REQUIRED TASKS
a) In the statement about Tata's UK assets, which firm has the Government appointed to act as its financial advisers?
b) Summarize the statement about Tata's UK assets in two sentences.
c) Carry on the statement about Tata's UK assets from the point at which it stops.

DOCUMENT SEGMENT
◆ ◆ ◆ ◆ ◆ ◆ ◆

Last month, Tata announced its intention to sell the plant and its wider UK assets rather than close it. Since then, I have continued to meet its executives here and in Mumbai. I have been joined in this by my right honourable friend the Secretary of State for Wales. We have secured assurances that Tata will be a responsible seller and will allow appropriate time to find a buyer. The formal sale process begins today. I have been in contact with potential buyers, making it clear that the Government stand ready to help. This includes looking at the possibility of co-investing with a buyer on commercial terms, and we have appointed E&Y to act as financial advisers on behalf of the Government. Commercial confidentiality means that I cannot go into detail about ongoing discussions. However, I will update the House as soon as it is appropriate. And let me just thank the First Minister of Wales for all his work so far. His support in these talks has been invaluable.
I turn now to Tata’s long products division. I am sure that all members will join me in welcoming today’s news of a conditional agreement between Tata and Greybull. It is an agreement that protects jobs and minimises the cost to taxpayers. We have been closely involved in the sale process from day one, including making a commercial offer on financing if required, and we will continue to work with them to get the deal done.
Moving on to Scotland, on Friday we saw Liberty House receiving the keys to two Tata mills in Motherwell and Cambuslang. It is a great result for the people of Scotland, and the Scottish Government deserve thanks for helping to secure it.

◆ ◆ ◆ ◆ ◆ ◆ ◆

[Spatial annotation records]
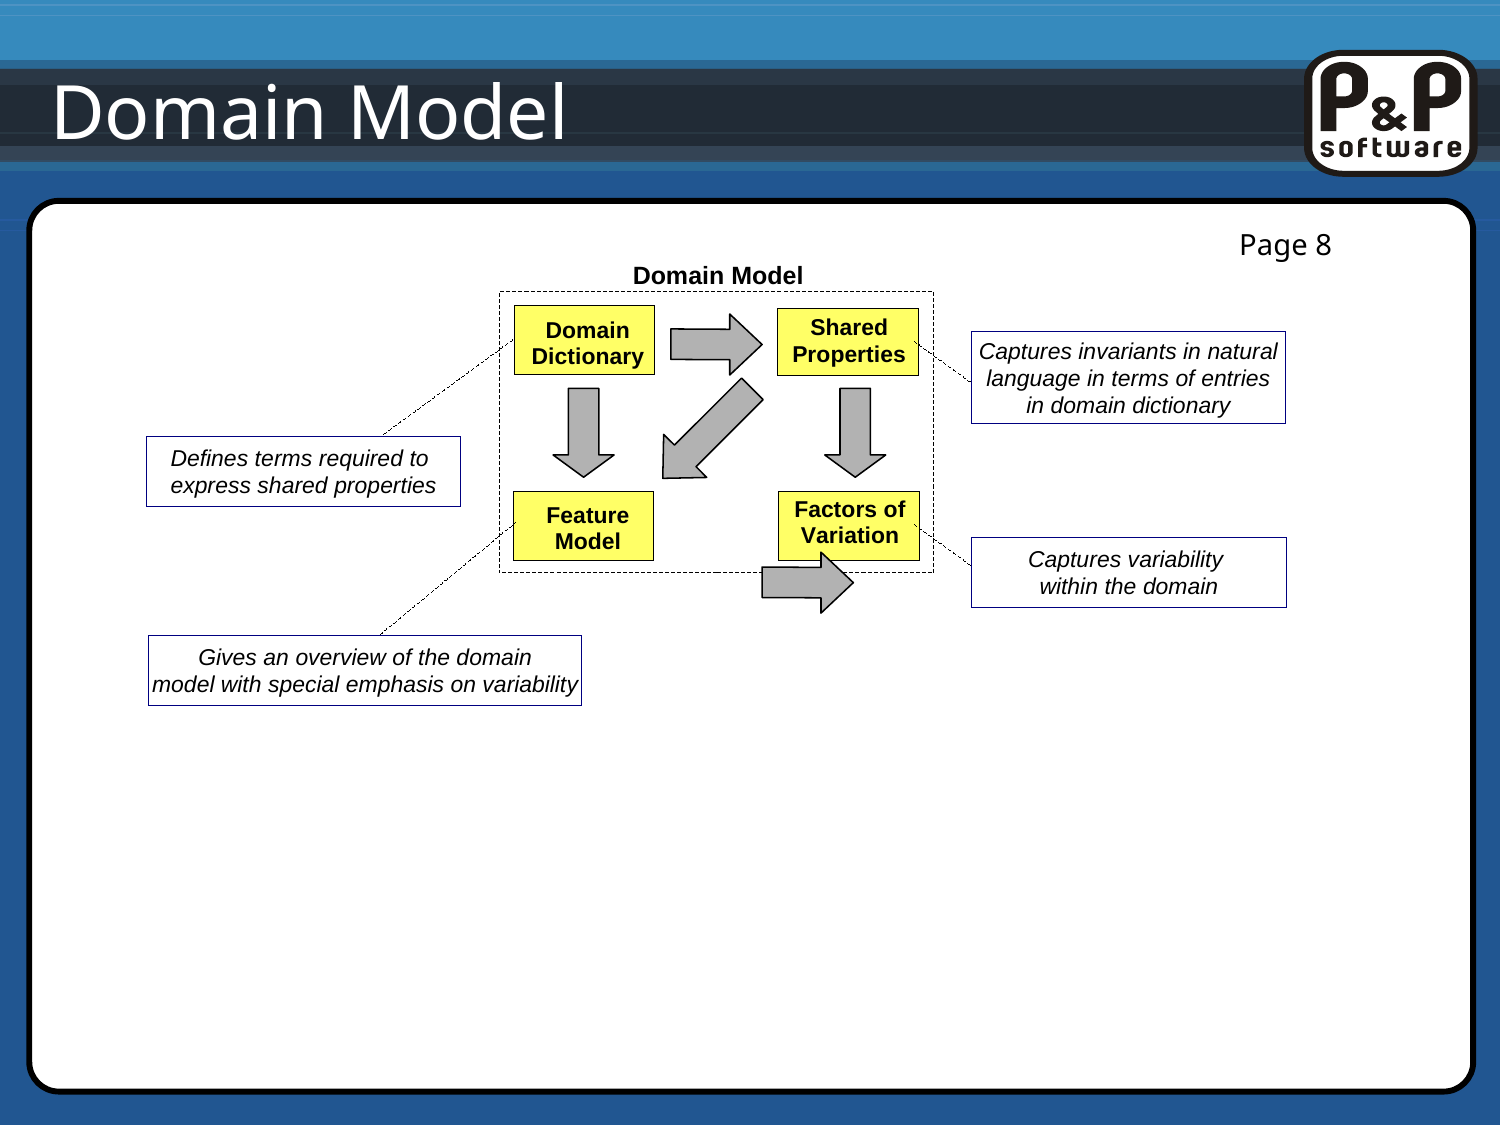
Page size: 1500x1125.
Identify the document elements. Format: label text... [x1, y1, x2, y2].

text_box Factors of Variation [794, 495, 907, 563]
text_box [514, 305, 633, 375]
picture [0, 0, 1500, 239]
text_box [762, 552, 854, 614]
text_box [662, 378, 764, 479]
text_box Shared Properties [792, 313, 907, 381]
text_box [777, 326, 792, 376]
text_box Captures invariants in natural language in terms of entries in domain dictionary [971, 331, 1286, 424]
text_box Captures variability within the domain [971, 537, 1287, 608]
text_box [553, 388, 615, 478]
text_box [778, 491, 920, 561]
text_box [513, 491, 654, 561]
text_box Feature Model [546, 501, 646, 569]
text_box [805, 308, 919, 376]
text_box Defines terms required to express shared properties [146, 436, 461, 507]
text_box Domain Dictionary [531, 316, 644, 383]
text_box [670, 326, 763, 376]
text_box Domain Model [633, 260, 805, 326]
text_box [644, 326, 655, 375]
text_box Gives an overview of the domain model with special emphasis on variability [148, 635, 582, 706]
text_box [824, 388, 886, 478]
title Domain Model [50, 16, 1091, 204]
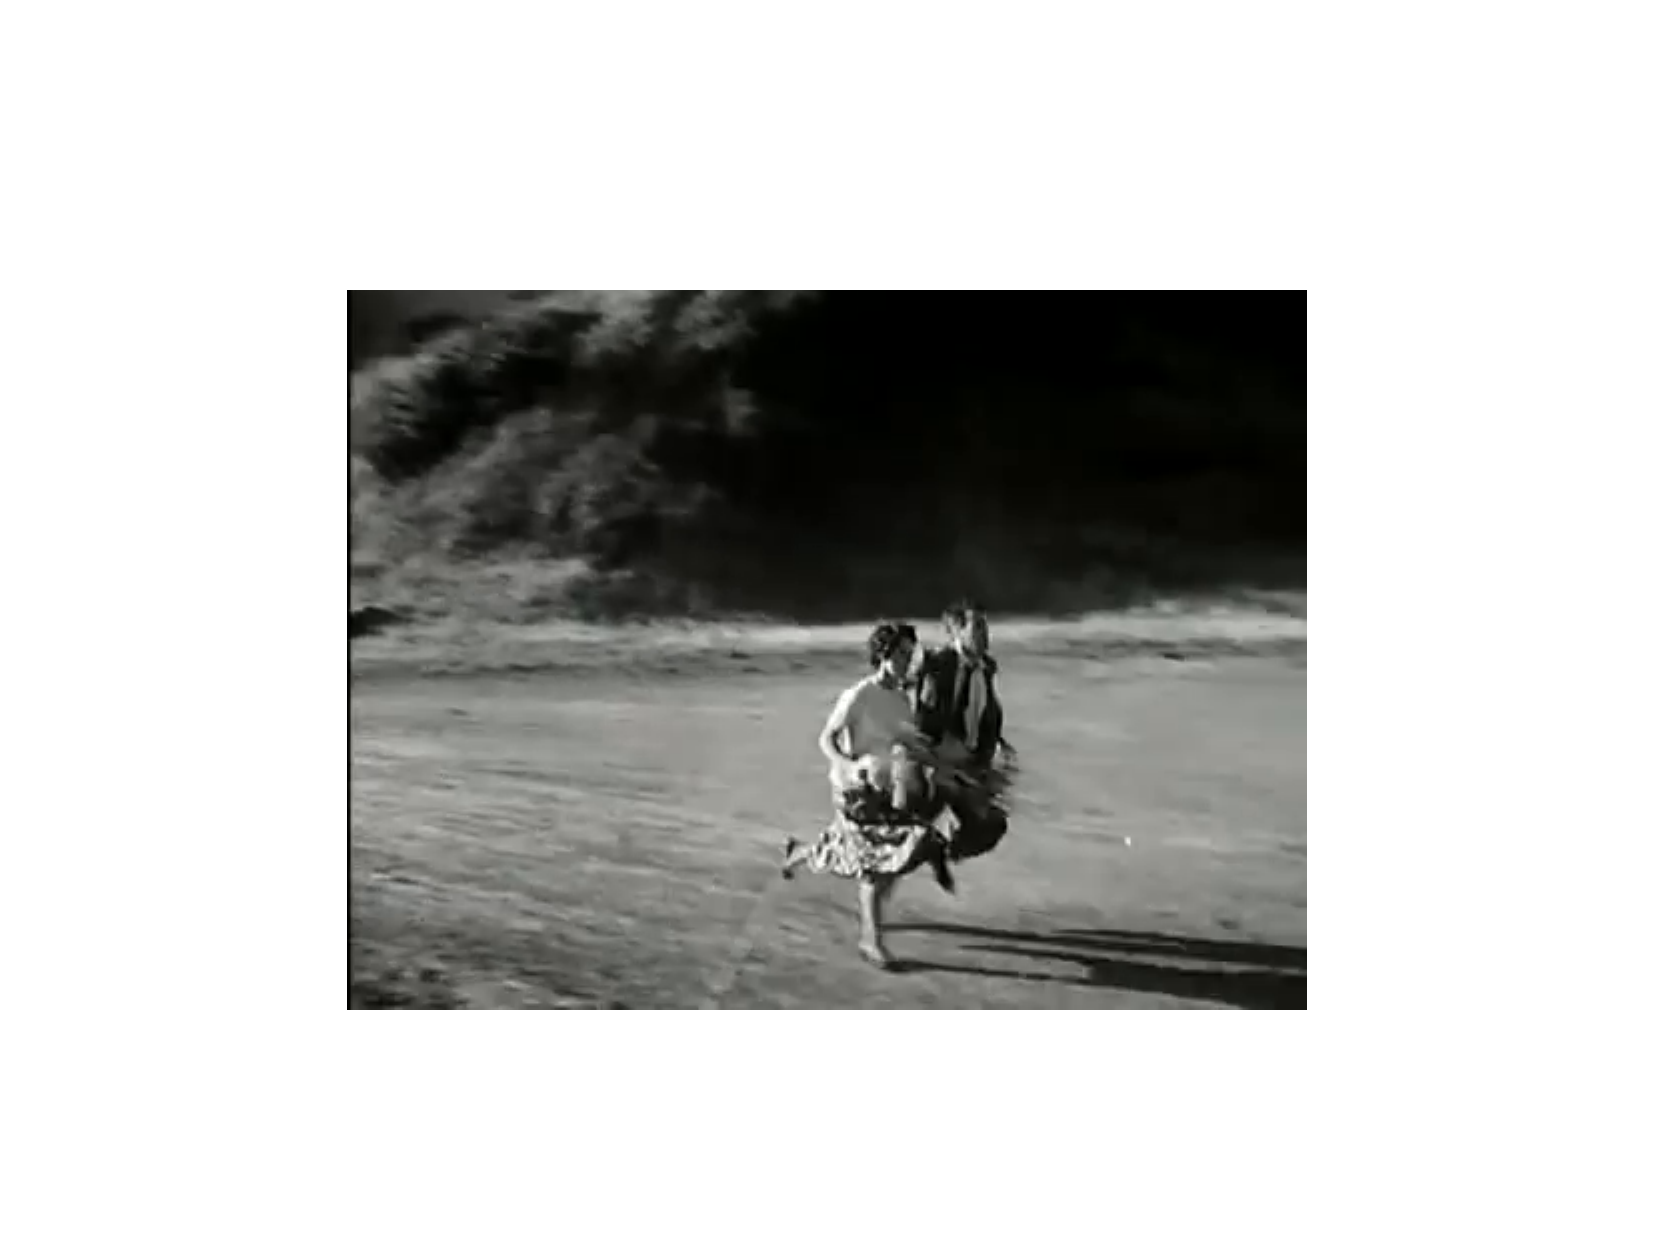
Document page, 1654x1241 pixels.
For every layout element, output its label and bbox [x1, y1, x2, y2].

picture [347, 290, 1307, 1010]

◆ ◆ ◆ ◆ ◆ ◆ ◆

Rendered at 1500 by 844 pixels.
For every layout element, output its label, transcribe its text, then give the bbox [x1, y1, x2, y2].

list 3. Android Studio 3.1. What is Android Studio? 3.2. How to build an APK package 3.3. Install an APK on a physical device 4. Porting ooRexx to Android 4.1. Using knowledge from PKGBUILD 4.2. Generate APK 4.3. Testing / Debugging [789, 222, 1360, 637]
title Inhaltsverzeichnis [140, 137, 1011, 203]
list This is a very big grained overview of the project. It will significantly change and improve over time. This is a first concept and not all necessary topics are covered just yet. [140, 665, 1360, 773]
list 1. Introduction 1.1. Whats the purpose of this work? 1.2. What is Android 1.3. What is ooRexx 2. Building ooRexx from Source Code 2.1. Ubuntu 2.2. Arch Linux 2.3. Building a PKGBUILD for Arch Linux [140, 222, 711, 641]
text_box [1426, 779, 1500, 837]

◆ ◆ ◆ ◆ ◆ ◆ ◆

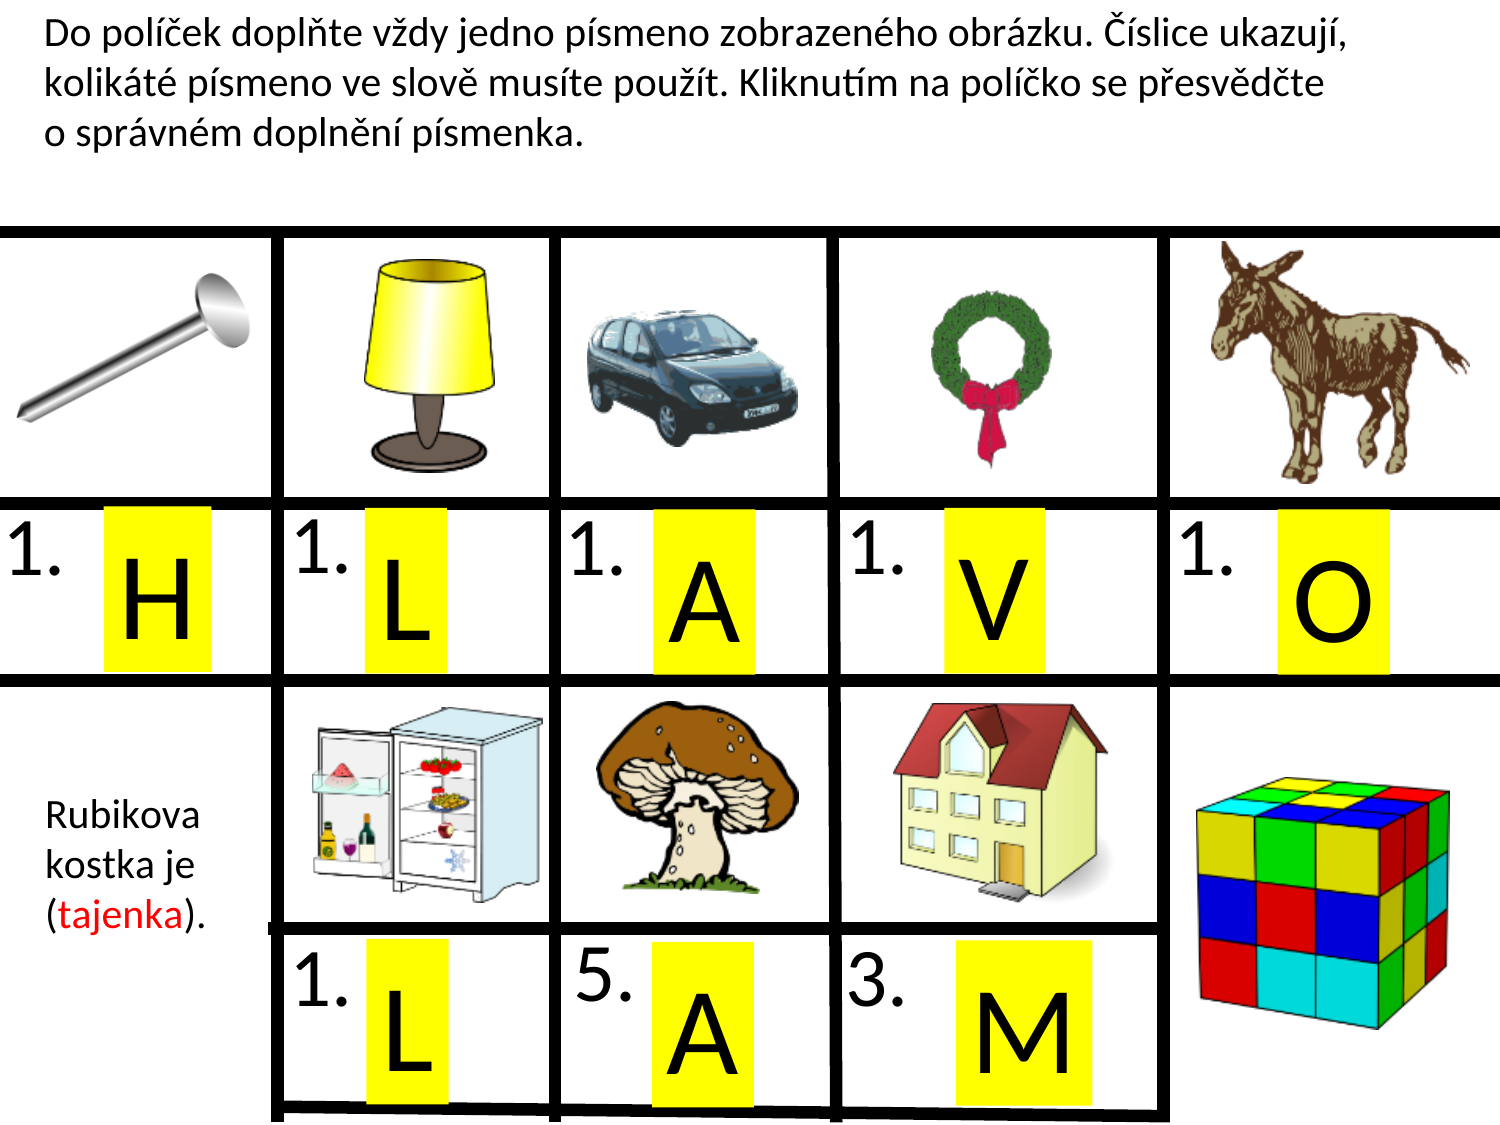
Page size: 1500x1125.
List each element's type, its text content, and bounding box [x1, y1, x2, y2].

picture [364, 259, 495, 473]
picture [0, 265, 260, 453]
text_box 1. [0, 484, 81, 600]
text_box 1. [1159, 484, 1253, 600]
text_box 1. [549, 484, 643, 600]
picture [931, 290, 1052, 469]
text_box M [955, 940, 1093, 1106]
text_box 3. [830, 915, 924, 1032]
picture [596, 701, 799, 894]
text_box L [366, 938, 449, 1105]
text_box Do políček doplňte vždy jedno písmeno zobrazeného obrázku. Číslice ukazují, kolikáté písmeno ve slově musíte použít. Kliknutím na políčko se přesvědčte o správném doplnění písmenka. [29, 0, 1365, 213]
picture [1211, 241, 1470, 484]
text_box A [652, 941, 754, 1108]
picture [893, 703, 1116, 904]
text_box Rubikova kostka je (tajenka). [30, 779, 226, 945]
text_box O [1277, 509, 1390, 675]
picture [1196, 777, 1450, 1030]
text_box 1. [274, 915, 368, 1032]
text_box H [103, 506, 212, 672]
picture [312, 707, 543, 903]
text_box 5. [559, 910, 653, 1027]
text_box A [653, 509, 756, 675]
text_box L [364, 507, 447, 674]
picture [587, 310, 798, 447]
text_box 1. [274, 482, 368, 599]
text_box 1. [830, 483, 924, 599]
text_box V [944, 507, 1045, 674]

◆ ◆ ◆ ◆ ◆ ◆ ◆

RESPONSES PER TASK
a) E&Y

b) Tata has announced that it will sell the plant and its wider UK assets rather than close it, and the formal sale process begins today, with the Government ready to help potential buyers, including possibly co-investing on commercial terms. Tata has also reached a conditional agreement with Greybull for its long products division, and on Friday Liberty House received the keys to two Tata mills in Motherwell and Cambuslang.

c)
Finally, since January the global price of steel has started to recover, although it is still a long way from its pre-crisis peak. So there has been some positive news for Britain’s steel makers, but our support for the industry and its supply chain continues. The Steel Council, which met for the first time early last month, is bringing together government and industry to find solutions. We have been working closely with the unions, and I take this opportunity to thank Community, in particular, for its positive and constructive approach.
We have taken action on power. Some £76 million has already been paid to steel makers to compensate for high energy bills and we expect to pay more than £100 million this year alone. We have taken action on procurement. New rules make it easier for the public sector to buy British. And we are leading calls for EU action against unfair trading practices. We voted in favour of anti-dumping measures on wire rod and on steel pipes in July and October last year. And we voted in favour of measures on rebar and cold-rolled products in February this year. These measures are having a real effect, with rebar imports from China down 99%. However, we are still looking at ways of improving the EU tariff mechanism so that we can help the steel industry without harming other sectors. I am happy to hear suggestions that honourable Members have on that front. Let me make one thing very clear: we have repeatedly demanded and voted for tariffs on unfairly traded Chinese steel, and we will continue to do so.
Mr Speaker, I would love to stand here today and declare the crisis over. To say that not one more job will be lost in Britain’s steel industry is not a promise that I or anyone in this Chamber can make. But I can promise this: the Government have consistently done all they can to support Britain’s steel industry, and that will continue.
We know there are no easy answers. The challenges facing the industry are vast. Too many jobs have already been lost. Where that has happened, we have worked to ensure that nobody is left behind. For example, we have committed up to £80 million to help those affected by the closure in Redcar and we stand ready to support any steel community facing redundancies. But that is something that I am doing everything in my power to prevent.
Britain’s steel industry is a vital part of our economy. I want to secure its long-term future. I want to see “Made in Britain” stamped on steel used around the world. And I want to protect the jobs of the skilled men and women who work in the industry. The people of Port Talbot, of Scunthorpe and of steel-making communities across the UK deserve nothing less. I commend this Statement to the House”.
My Lords, that concludes the Statement.
My Lords, I am grateful to the Minister for repeating the Statement made earlier in another place.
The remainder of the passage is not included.